Muchos la han sufrido de forma directa, debiendo hacer frente al pago de soborno o a la utilización de relaciones personales para acceder a los servicios públicos. En todos los tiempos ha habido corrupción, tráfico de influencias, maldad y estulticia. “¡Me han nombrado gobernador de Condate (Rennes) durante un año! ¡Dispongo de ese tiempo para hacerme rico! ¡Antes de que Roma reaccione ya estaré lejos y forrado!”, se relame Graco Ojoalvirus (Astérix en Helvecia). Por su parte, Grachus Astutus, el Gobernador de Lutecia (París) es capaz de organizar una red de tráfico ilegal de hoces de oro solo para distraerse: “Me aburro tanto”, afirma bostezando en La hoz de oro (1960).

La decadencia no es exclusiva de los romanos. Los egipcios fueron creadores de imponentes y majestuosas esfinges, templos y pirámides. En Astérix y Cleopatra (1965), sus decrépitos palacios y viviendas, de trasnochadas arquitecturas de tendencia cubista, parecen estar siempre a punto de derrumbarse.

Los constructores de la mítica Alejandría utilizan métodos, herramientas y materiales obsoletos. Las piedras que sirven de base se trasladan por el río Nilo desde lejanas canteras y sufren constantes saqueos y accidentes que retrasan y encarecen las obras.

Además, los esclavos se soliviantan exigiendo, no ya una manutención digna, sino una disminución de latigazos por parte del capataz que, en clara correlación con la productividad, dispara los índices de absentismo. Las técnicas de persuasión con los equipos directivos en pos del logro de los objetivos corporativos son extremos: o serán carnaza para los cocodrilos sagrados del Nilo o se les enrunará de oro.

Afortunadamente, nuestros galos favoritos propondrán innovadoras soluciones como remodelar la logística salvaguardando la trazabilidad de la valiosa cadena de suministros y apostar por el kilómetro cero invirtiendo en canteras que producen nuevas materias primas mediante la investigación y la innovación.

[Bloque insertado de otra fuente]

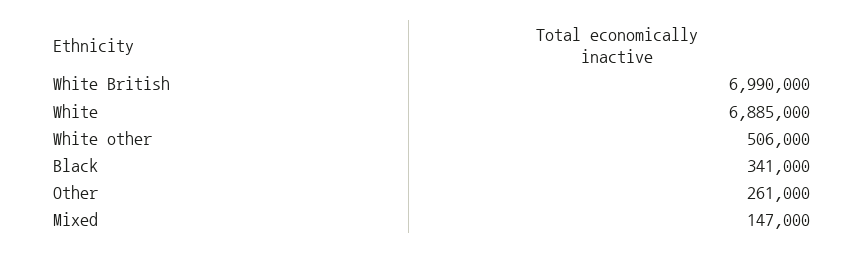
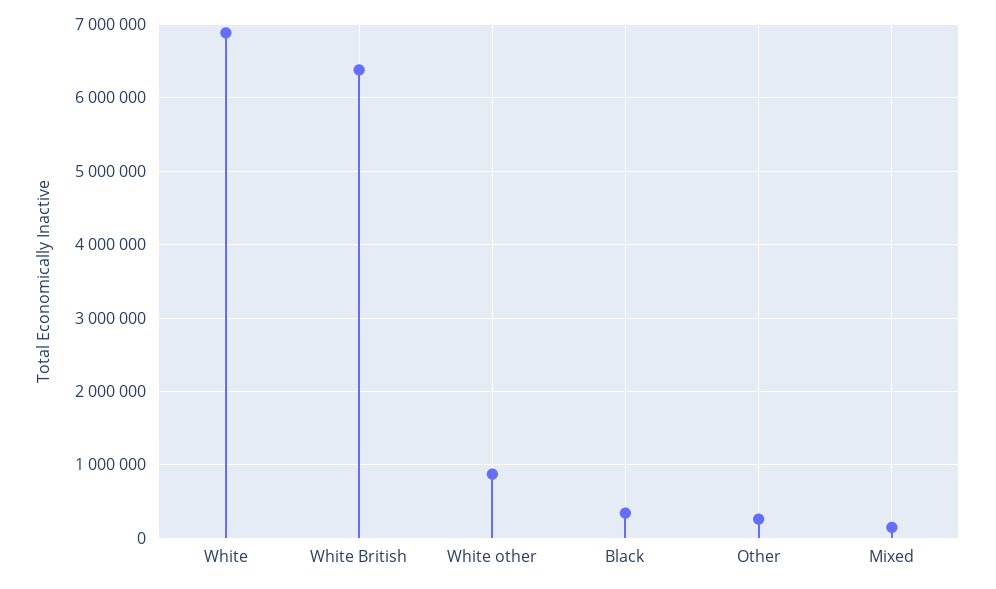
  {
-   "White British": 6990000,
+   "White British": 6400000,
    "White": 6885000,
-   "White other": 506000,
+   "White other": 900000,
    "Black": 341000,
    "Other": 261000,
    "Mixed": 147000
  }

¿Cómo motivar a carretilleros, albañiles y peones? Mediante el diálogo con ese grupo de interés, los caciques comprenderán que el salario económico unido a salario emocional y al salario reputacional, alinea el cumplimento de los objetivos de todas las partes.

La poción mágica del druida Panorámix otorga fuerza sobrehumana por lo que los zurriagazos dejarán de ser necesarios, lo que aumentará su motivación y productividad. Sin penuria alguna, los trabajadores trabajan con jolgorio y armonía y las obras avanzarán sin pausa.

La extrema competitividad entre los insignes arquitectos Numerobis y Paletabis producía efectos perversos y prácticas indeseables rayando la elusión legal. Sin embargo, gracias a la leal intermediación de la administración pública liderada por Cleopatra, se entenderá que la colaboración es una herramienta que genera más valor.

De esta manera, emergen nuevas habilidades basadas en la especialización y el trabajo en equipo como la rehabilitación de edificios ya existentes antes que por desarrollar nuevos desde cero optimizando el uso de materiales y disminuyendo efectos perniciosos como la contaminación (estética o de generación de vertidos).